# Tujuan Latihan
Tuliskan setiap angka beserta satuannya yang muncul dalam teks tentang penyusutan lahan pertanian di bawah ini.

Secara prima factie, ketersediaan lahan pertanian merupakan prasyarat mutlak guna mewujudkan peran pertanian dalam menopang ketahanan pangan nasional. Akan tetapi, secara faktual Guru Besar IPB Prof. Dr. Ir. Harianto, M.S., justru menuturkan bahwa setiap tahun lahan pertanian mengalami penyusutan yang signifikan.
Alih fungsi lahan pertanian menjadi non pertanian menjadi penyebab utama dari penyusutan tersebut. Angka ketersediaan lahan yang dapat ditanam perkapita hanya tersisa 0,096 hektar dari total keseluruhan seluas 26,3 juta hektar. Hal ini selaras dengan penurunan luas panen dan produksi beras pada 4 tahun terakhir yang menurun sebesar 966.000 hektar. Angka ini tentu jauh dari kata ideal untuk memenuhi kecukupan pangan bagi lebih dari 270 juta jiwa penduduk.

# Entri yang Diekstrak
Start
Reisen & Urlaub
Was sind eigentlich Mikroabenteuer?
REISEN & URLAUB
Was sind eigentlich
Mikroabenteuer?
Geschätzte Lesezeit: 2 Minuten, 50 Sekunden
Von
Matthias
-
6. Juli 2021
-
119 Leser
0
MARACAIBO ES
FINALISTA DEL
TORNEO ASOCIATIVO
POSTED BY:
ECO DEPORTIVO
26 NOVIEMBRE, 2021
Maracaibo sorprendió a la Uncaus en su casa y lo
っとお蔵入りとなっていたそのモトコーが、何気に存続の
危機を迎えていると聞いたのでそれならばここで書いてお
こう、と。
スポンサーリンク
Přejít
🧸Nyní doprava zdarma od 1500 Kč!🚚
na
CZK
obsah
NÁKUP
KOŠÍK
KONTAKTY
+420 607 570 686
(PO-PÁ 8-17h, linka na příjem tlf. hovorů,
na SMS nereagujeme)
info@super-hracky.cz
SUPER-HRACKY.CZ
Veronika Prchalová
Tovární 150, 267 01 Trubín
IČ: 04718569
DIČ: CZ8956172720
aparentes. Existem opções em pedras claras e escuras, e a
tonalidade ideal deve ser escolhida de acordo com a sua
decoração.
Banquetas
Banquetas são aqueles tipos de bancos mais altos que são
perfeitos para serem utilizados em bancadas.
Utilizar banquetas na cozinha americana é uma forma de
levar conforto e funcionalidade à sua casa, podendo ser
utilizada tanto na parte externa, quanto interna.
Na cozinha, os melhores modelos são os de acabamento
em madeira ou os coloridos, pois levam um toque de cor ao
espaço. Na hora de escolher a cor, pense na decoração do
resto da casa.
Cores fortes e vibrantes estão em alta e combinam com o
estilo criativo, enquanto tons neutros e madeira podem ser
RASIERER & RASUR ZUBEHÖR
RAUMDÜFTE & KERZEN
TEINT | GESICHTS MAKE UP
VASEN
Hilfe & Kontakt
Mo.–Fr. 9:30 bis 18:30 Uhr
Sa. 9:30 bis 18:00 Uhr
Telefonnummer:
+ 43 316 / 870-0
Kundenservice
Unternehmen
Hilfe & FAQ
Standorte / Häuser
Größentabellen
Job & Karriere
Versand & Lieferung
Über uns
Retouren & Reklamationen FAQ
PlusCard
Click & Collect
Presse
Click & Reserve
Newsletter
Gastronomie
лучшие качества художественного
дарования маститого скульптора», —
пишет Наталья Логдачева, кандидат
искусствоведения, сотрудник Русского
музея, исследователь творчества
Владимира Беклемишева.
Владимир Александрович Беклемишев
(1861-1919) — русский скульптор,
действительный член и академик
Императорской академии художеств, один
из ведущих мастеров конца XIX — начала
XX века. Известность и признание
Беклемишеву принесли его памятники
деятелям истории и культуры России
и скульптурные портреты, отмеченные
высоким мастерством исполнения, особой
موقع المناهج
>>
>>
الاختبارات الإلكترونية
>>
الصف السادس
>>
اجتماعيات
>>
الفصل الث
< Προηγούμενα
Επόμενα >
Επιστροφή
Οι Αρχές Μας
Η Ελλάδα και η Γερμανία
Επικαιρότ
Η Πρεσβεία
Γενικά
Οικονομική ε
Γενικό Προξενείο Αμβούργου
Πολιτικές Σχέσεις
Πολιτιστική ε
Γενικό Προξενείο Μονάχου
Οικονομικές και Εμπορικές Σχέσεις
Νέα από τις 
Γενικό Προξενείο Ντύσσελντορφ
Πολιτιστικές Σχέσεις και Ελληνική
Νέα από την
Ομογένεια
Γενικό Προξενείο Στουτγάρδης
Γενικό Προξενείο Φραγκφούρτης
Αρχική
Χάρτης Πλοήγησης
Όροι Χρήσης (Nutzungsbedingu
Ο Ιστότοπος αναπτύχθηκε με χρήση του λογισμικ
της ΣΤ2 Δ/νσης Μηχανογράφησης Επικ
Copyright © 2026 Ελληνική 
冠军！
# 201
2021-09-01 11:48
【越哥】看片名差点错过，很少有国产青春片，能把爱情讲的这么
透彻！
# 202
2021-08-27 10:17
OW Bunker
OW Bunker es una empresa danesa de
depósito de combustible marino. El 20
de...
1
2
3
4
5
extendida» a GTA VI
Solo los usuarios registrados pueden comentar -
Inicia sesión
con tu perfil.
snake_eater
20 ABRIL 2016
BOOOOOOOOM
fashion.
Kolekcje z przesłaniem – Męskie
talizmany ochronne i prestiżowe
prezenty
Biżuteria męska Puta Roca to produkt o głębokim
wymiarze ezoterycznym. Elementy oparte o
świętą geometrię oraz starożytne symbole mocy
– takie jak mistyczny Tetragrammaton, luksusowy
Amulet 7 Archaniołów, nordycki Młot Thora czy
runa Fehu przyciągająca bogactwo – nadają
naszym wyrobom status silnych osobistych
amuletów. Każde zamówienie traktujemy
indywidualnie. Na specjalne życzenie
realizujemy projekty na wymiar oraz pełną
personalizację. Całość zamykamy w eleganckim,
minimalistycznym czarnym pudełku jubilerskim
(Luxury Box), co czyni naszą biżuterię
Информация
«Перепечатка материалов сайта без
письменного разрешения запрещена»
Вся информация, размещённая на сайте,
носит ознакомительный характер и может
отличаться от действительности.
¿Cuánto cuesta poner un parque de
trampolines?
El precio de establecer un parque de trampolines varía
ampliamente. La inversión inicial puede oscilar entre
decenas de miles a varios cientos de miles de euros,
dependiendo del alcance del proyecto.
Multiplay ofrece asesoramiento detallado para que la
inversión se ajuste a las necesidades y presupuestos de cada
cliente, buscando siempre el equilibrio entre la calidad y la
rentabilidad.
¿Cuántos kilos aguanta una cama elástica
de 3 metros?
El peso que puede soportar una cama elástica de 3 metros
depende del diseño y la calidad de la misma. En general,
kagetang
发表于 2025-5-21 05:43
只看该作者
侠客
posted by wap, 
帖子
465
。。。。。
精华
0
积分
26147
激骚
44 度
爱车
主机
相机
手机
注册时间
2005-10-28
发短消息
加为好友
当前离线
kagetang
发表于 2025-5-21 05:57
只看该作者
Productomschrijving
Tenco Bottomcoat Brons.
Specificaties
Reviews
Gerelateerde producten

# Hasil Latihan
0,096 hektar; 26,3 juta hektar; 4 tahun; 966.000 hektar; 270 juta jiwa.